See here an example for simple Web server proxy for interacting with TRex.
TRex has minimal and basic support for HLTAPI. For simple use cases (without latency and per stream statistic) it will probably work. For advanced use cases, there is no replacement for native API that has full control and in most cases is simpler to use.
Yes. Using Field Engine you can build streams with different TOS and get statistic/latency/jitter per stream
For now, none. You can connect your router to a switch with TRex and a machine running routem. Then, inject routes using routem, and other traffic using TRex.
No. latency streams are handled by rx software and there is only one core to handle the traffic. To workaround this you could create one stream in lower speed for latency (e.g. PPS=1K) and another one of the same type without latency. The latency stream will sample the DUT queues. For example, if the required latency resolution is 10usec there is no need to send a latency stream in speed higher than 100KPPS- usually queues are built over time, so it is not possible that one packet will have a latency and another packet in the same path will not have the same latency. The none latency stream could be in full line rate (e.g. 100MPPS)
stream = [STLStream(packet = pkt,
mode = STLTXCont(pps=1)), (1)
# latency stream
STLStream(packet = pkt,
mode = STLTXCont(pps=1000), (2)
flow_stats = STLFlowLatencyStats(pg_id = 12+port_id))
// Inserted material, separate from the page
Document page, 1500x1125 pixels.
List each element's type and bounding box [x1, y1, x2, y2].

non latency stream will be amplified
latency stream, the speed will be constant 1KPPS
Reason for this (besides being a CPU constrained feature) is that most of the time, the use case is that you load the DUT using some traffic streams, and check latency using different streams. The latency stream is kind of “testing probe” which you want to keep at constant rate, while playing with the rate of your other (loading) streams. So, you can use the multiplier to amplify your main traffic, without changing your “testing probe”.
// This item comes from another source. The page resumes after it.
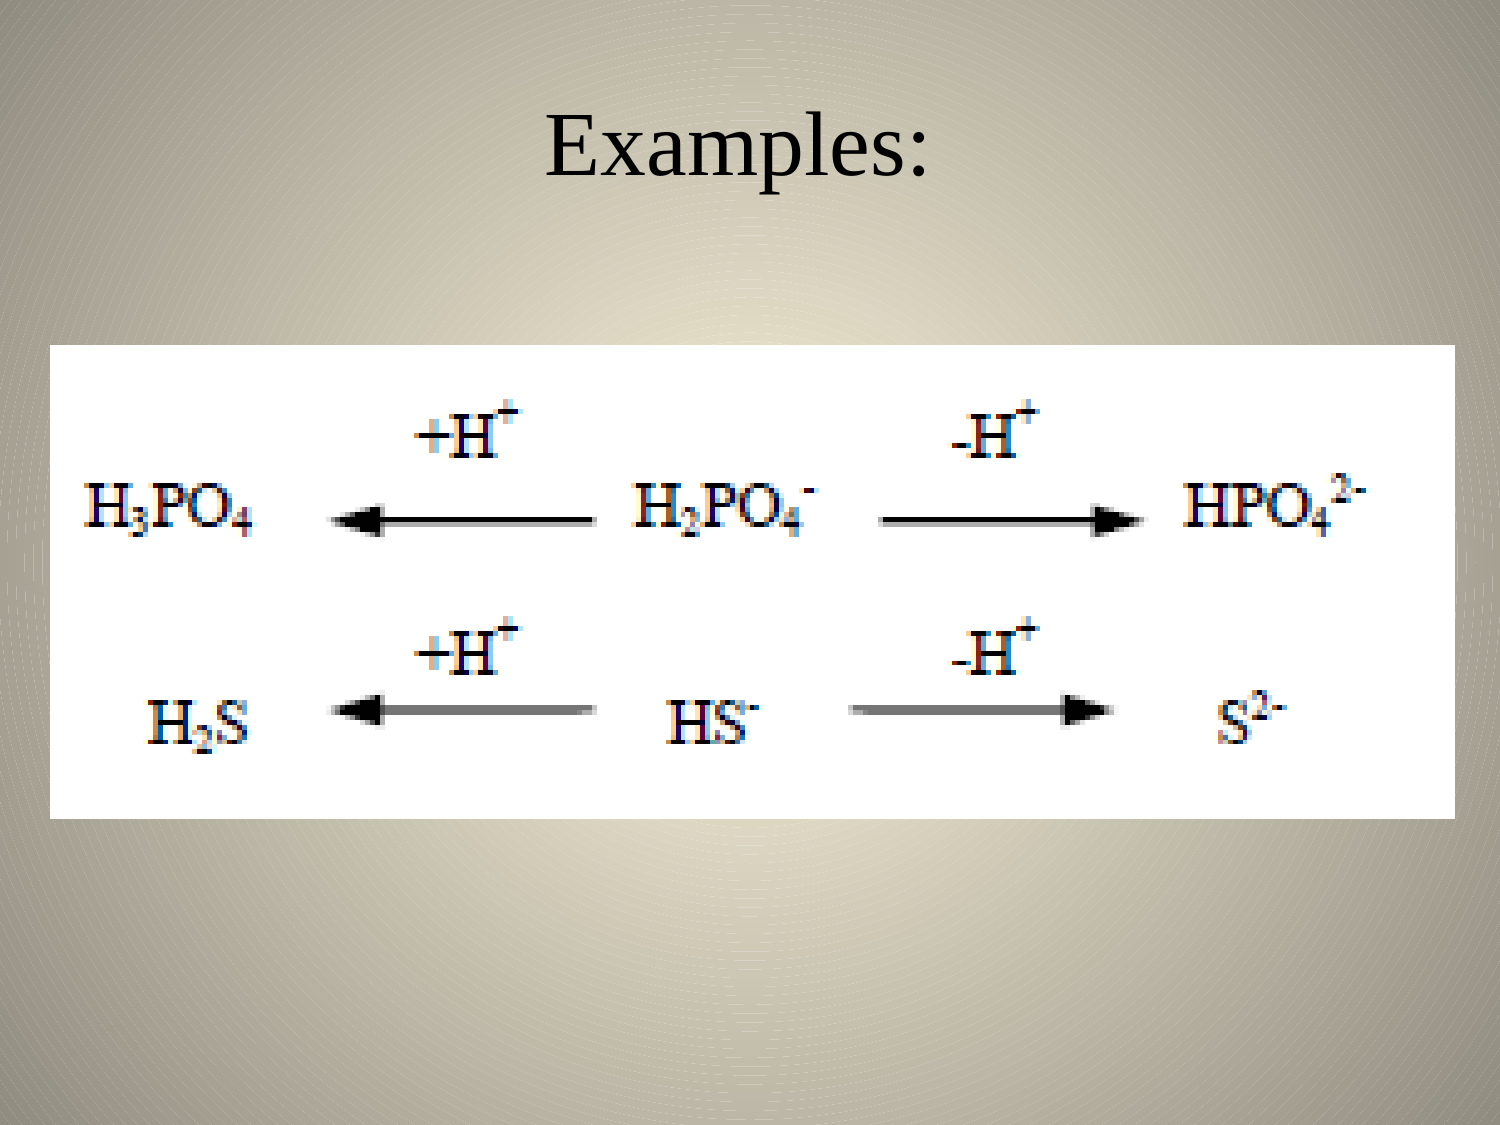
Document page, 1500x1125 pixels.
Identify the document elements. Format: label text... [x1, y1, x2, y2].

When you have the following example:
stream = [STLStream(packet = pkt,
mode = STLTXCont(pps=1)), (1)
# latency stream
STLStream(packet = STLPktBuilder(pkt = base_pkt/pad_latency),
mode = STLTXCont(pps=1000), (2)
flow_stats = STLFlowLatencyStats(pg_id = 12+port_id))
non latency stream
latency stream
If you speicify a multiplier of 10KPPS in start API, the latency stream (#2) will keep the rate of 1000 PPS and will not be amplified.
If you do want to amplify latency streams, you can do this using “tunables”. You can add in the Python profile a “tunable” which will specify the latency stream rate and you can provide it to the “start” command in the console or in the API. Tunables can be added through the console using “start … -t latency_rate=XXXXX” or using the Python API directly (for automation): STLProfile.load_py(…, latency_rate = XXXXX) You can see example for defining and using tunables here.
I use per stream statistics on x710/xl710 card and rx-bps counter from python API (and rx bytes releated counters in console)
always show N/A
This is because on these card types, we use hardware counters (as opposed to counting in software in other card types). While this allows for counting of full 40G line rate streams, this does not allow for counting bytes (only packet count available), because the hardware on these NICs lacks this support. Starting from version 2.21, new “--no-hw-flow-stat” flag will make x710 card behave like other cards.